BAGIAN 8

436 26 0
                                    

Pertarungan antara Pendekar Rajawali Sakti melawan Siluman Liar Berdarah Dingin semakin sengit saja. Dan masing-masing telah menyadari bahwa lawan yang dihadapi bukanlah orang sembarangan. Maka tak heran kalau sama-sama telah mengerahkan ilmu silat tingkat tinggi. Rangga mengeluarkan jurus 'Sembilan Langkah Ajaib' untuk memancing dan memperhatikan sifat serangan lawan, serta sesekali menyerang.
"Pendekar Rajawali Sakti! Kau terlalu menganggap remeh kemampuanku! Jangan terus menghindar. Apakah kebisaanmu hanya sampai di sini?!" bentak Kerta Wangsa, geram.

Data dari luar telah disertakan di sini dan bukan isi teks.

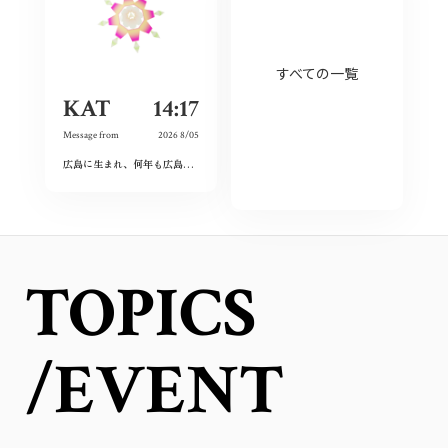
すべての一覧
KAT
14:17
Message from
2026 8/05
広島に生まれ、何年も広島を離れて過ごしたけれど、なぜか、常に広島に対する想いは持ち続けていた。
TOPICS
/EVENT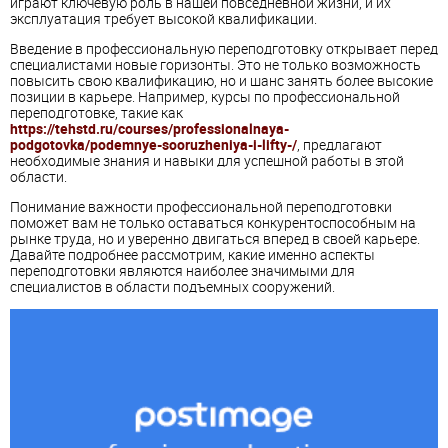
играют ключевую роль в нашей повседневной жизни, и их
эксплуатация требует высокой квалификации.
Введение в профессиональную переподготовку открывает перед
специалистами новые горизонты. Это не только возможность
повысить свою квалификацию, но и шанс занять более высокие
позиции в карьере. Например, курсы по профессиональной
переподготовке, такие как
https://tehstd.ru/courses/professionalnaya-
podgotovka/podemnye-sooruzheniya-i-lifty-/
, предлагают
необходимые знания и навыки для успешной работы в этой
области.
Понимание важности профессиональной переподготовки
поможет вам не только оставаться конкурентоспособным на
рынке труда, но и уверенно двигаться вперед в своей карьере.
Давайте подробнее рассмотрим, какие именно аспекты
переподготовки являются наиболее значимыми для
специалистов в области подъемных сооружений.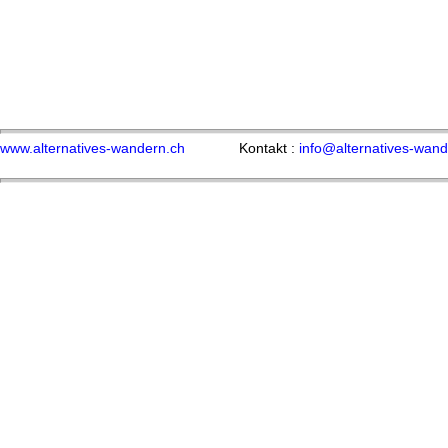
www.alternatives-wandern.ch
Kontakt :
info@alternatives-wand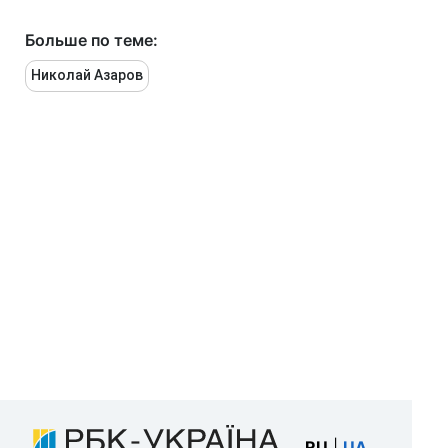
Больше по теме:
Николай Азаров
RU
|
UA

"Kisanak! Kenapa kau marah-marah? Bukankah kau yang lebih dulu memulai pertarungan? Aku hanya sekadar mempertahankan diri," jawab Rangga santai.

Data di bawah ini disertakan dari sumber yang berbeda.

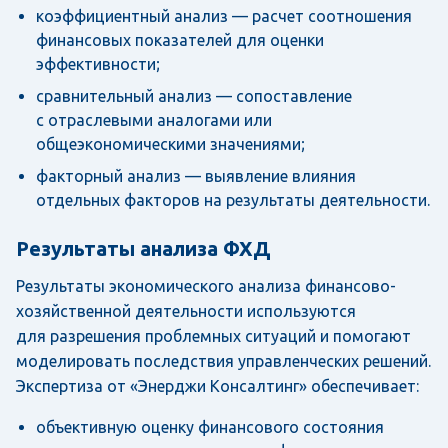
коэффициентный анализ — расчет соотношения
финансовых показателей для оценки
эффективности;
сравнительный анализ — сопоставление
с отраслевыми аналогами или
общеэкономическими значениями;
факторный анализ — выявление влияния
отдельных факторов на результаты деятельности.
Результаты анализа ФХД
Результаты экономического анализа финансово-
хозяйственной деятельности используются
для разрешения проблемных ситуаций и помогают
моделировать последствия управленческих решений.
Экспертиза от «Энерджи Консалтинг» обеспечивает:
объективную оценку финансового состояния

"Hm. Kalau begitu, tahanlah jurus 'Langit Memutar Bumi Berguncang' ini!" desis Kerta Wangsa.
"Hiyaaat..!"
Rangga terkesiap. Ternyata lawan bergerak cepat bagai sapuan angin puyuh. Dan tiba-tiba, pedangnya telah berkelebat menyambar ke arah leher. Masih untung, Pendekar Rajawali Sakti cepat menghindar dengan membuang tubuh ke kiri.
"Yeaaa...!"
Mulai terlihat perubahan sifat serangan lawan kali ini. Selain cepat dan kuat, juga tertuju pada bagian yang mematikan. Ke mana saja Pendekar Rajawali Sakti berkelit maka ujung pedang lawan terus mengejar. Dan walau Rangga berhasil menendang pergelangan tangan lawan, tapi Kerta Wangsa cepat memapak dengan tangan kiri. Dan pada saat yang sama, pedang di tangannya melaju terus mengancam tubuh Pendekar Rajawali Sakti!
Cras! "Akh!"
Rangga mengeluh kecil begitu ujung pedang lawan berhasil menggores sedikit dadanya, sehingga menimbulkan luka berdarah. Masih untung Rangga tadi cepat bersalto atas. Kalau tidak, pasti sabetan pedang lawan yang menyilang akan membelah lehernya.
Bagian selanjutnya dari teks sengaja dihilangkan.